Ways to customize models:
1. Using grounding data
  
  Goal: anchor model’s responses to data sources, enhancing trust and relevance
  
  It ensures the system’s outputs are aligned with factual, contextual, or reliable data sources. Grounding might involve linking the model to a database, using search engines to retrieve real-time information, or incorporating domain-specific knowledge bases.
2. Retrieval-Augmented Generation (RAG)
  
  See Retrieval Augmented Generation (RAG) - Retrieval Augmented Generation (RAG)
  
  RAG allows grounding in existing data sources like documents.
3. Fine-tuning
  
  Takes an existing mode and further training on smaller task specific data. It will specialize the model for the task and domain knowledge, improve model accuracy and relevance.
4. Managing security and governance controls
  
  Security and governance controls manage access, authentication, and data and prevent unauthorized and incorrect access of information.
Observability

Ways to evaluate and monitor generative AI:
- Performance and quality evaluators: assess the accuracy, groundedness, and relevance of generated content.

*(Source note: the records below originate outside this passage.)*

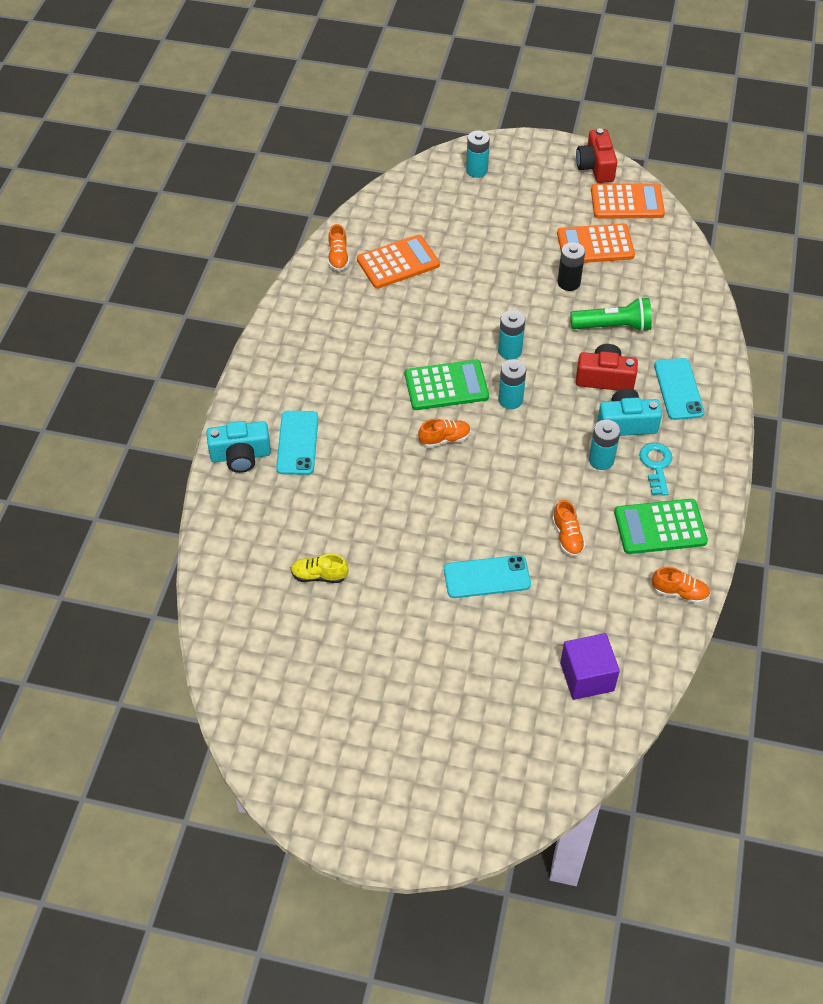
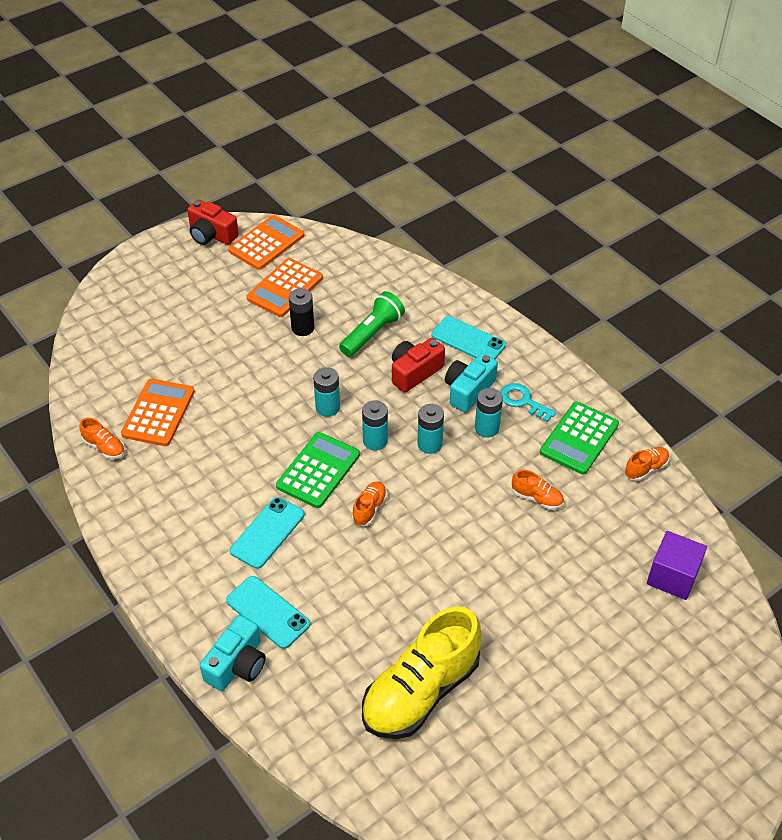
camera: 50 degrees left, 5 degrees down
yellow shoe [291,554,349,583] -> yellow shoe [362,606,482,739], size x2.38
turquoise phone [444,555,531,598] -> turquoise phone moved to [230,497,305,569]
turquoise battery [466,130,490,178] -> turquoise battery moved to [418,404,444,454]

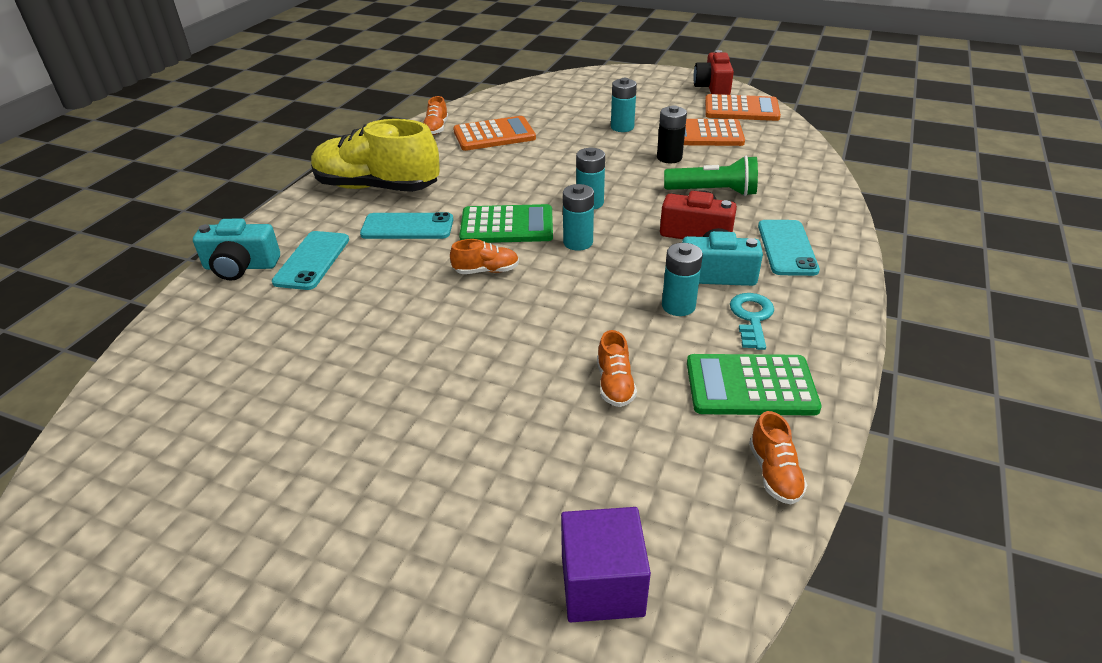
camera: 60 degrees right, 10 degrees down
yellow shoe [362,606,482,739] -> yellow shoe moved to [311,119,440,192]
turquoise battery [418,404,444,454] -> turquoise battery moved to [611,78,637,132]
orange shoe [625,447,669,481] -> orange shoe turned 60 degrees clockwise [749,411,807,504]

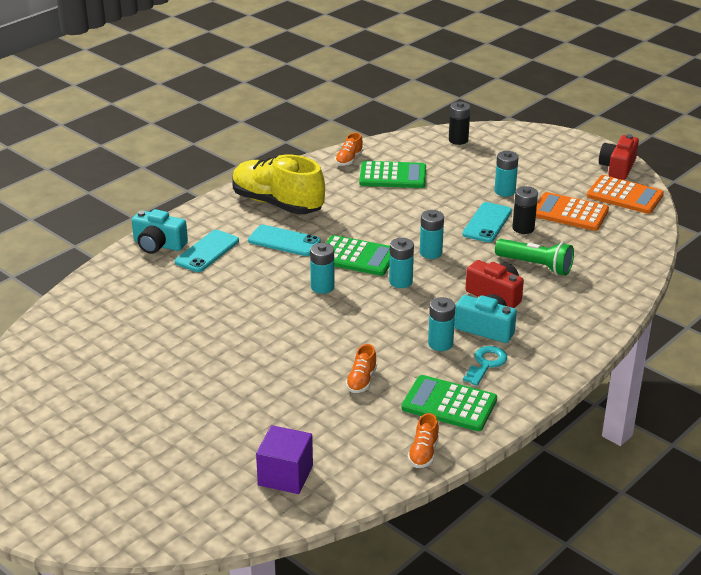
camera: 20 degrees right, 5 degrees down
orange shoe [450,239,519,274] -> turquoise battery [310,243,335,294]
orange calculator [453,116,536,151] -> green calculator [359,161,426,188]
turquoise phone [758,220,820,276] -> turquoise phone moved to [462,202,512,242]
none -> black battery [449,101,470,145]

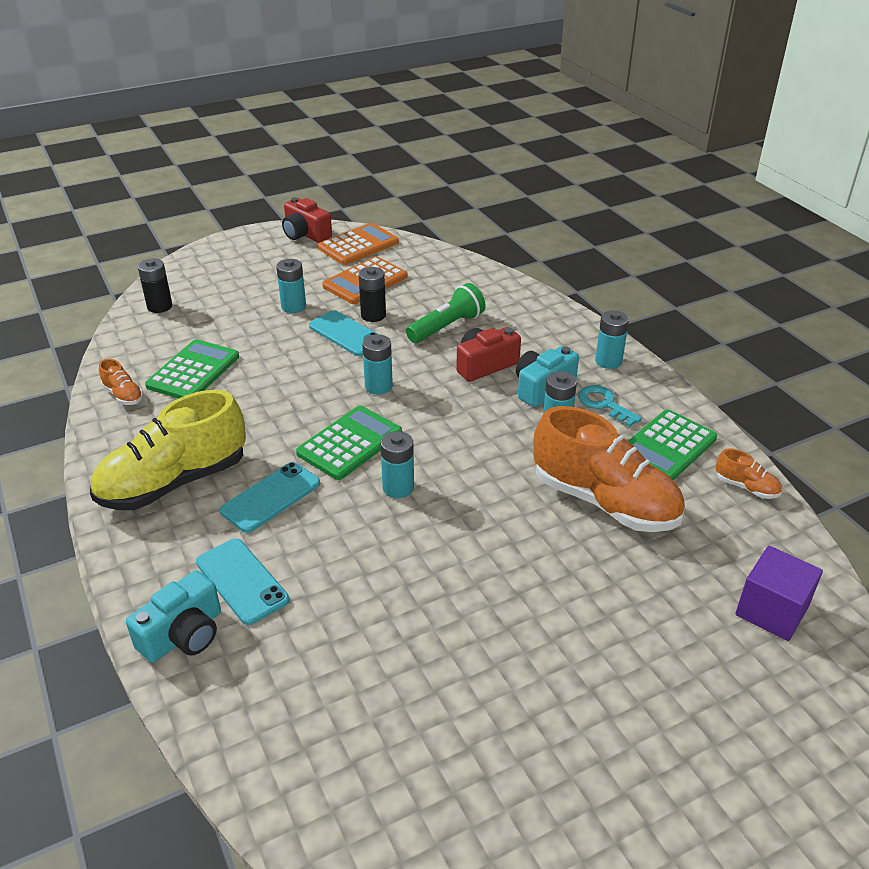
camera: 70 degrees left, 5 degrees up
orange shoe [346,344,377,393] -> orange shoe [533,406,685,532], size x2.38
turquoise battery [389,238,414,288] -> turquoise battery moved to [595,310,629,369]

- Risk and safety evaluators: assess potential risks associated with AI-generated content to safeguard against content risks. This includes evaluating an AI system’s predisposition towards generating harmful or inappropriate content.
- Custom evaluators: industry-specific metrics to meet specific needs and goals.
Some evaluators include:
- Groundedness: measures how consistent the response is with respect to the retrieved context.
- Relevance: measures how relevant the response is with respect to the query.
- Fluency: measures natural language quality and readability.
- Coherence: measures logical consistency and flow of responses.
- Content safety: comprehensive assessment of various safety concerns.